## Prompt
Count the lines in the records below that contain the string "name", matching case exactly. Reply with the number alone.

[Recorded data]
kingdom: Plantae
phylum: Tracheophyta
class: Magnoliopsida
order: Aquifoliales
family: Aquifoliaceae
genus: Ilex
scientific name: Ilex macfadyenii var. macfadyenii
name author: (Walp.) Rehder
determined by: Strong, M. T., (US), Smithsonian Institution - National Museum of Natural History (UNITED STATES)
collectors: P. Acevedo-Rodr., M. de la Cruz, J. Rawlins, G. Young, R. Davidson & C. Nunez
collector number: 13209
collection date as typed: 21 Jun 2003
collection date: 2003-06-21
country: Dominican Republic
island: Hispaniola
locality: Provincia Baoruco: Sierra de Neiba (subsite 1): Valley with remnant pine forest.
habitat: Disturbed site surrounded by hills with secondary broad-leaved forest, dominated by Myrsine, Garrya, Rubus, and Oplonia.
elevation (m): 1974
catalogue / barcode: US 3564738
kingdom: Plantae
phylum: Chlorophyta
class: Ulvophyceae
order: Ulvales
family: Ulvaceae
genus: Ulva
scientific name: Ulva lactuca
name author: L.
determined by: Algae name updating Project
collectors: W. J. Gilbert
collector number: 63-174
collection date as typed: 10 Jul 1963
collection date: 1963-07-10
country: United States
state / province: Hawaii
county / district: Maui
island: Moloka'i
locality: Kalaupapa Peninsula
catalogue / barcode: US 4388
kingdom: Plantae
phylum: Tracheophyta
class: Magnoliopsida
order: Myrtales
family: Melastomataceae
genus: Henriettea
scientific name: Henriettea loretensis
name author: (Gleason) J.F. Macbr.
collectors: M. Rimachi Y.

## Answer in full
7